DIRECTIONS FOR THIS TASK: Check every line below for the string "Bend". Copy the ones that have it.

Page-level text extractions
──────────

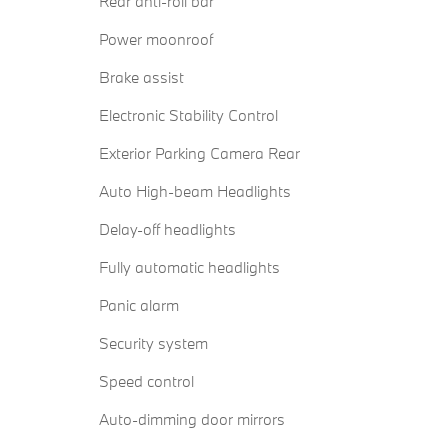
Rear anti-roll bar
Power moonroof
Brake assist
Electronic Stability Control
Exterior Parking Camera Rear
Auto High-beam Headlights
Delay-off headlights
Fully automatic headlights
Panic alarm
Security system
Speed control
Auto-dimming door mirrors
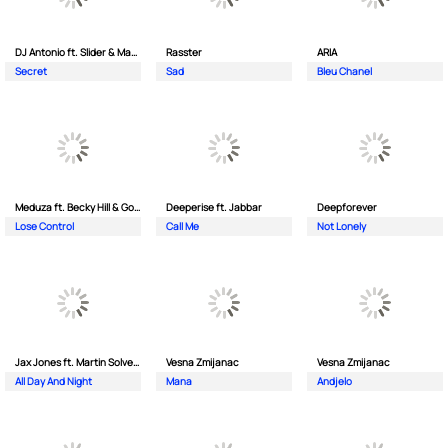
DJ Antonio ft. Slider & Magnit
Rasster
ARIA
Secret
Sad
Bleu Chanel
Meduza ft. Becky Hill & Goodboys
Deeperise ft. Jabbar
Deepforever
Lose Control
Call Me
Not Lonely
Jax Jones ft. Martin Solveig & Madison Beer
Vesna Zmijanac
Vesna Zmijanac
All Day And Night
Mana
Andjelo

──────────

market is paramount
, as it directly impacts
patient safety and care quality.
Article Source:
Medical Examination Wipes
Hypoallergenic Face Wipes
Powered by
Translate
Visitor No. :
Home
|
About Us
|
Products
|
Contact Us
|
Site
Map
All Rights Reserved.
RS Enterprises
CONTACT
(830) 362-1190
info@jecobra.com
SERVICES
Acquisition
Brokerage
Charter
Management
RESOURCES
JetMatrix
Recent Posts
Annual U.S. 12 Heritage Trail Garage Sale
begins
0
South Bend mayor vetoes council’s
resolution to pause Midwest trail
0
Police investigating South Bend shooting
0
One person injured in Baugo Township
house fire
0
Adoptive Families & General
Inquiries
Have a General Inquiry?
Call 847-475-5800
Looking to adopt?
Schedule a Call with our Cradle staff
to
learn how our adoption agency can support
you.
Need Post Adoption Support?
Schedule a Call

──────────

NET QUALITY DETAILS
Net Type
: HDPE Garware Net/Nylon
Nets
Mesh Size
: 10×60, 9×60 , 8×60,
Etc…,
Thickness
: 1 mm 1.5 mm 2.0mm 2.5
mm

──────────

RESULT:
South Bend mayor vetoes council’s
Police investigating South Bend shooting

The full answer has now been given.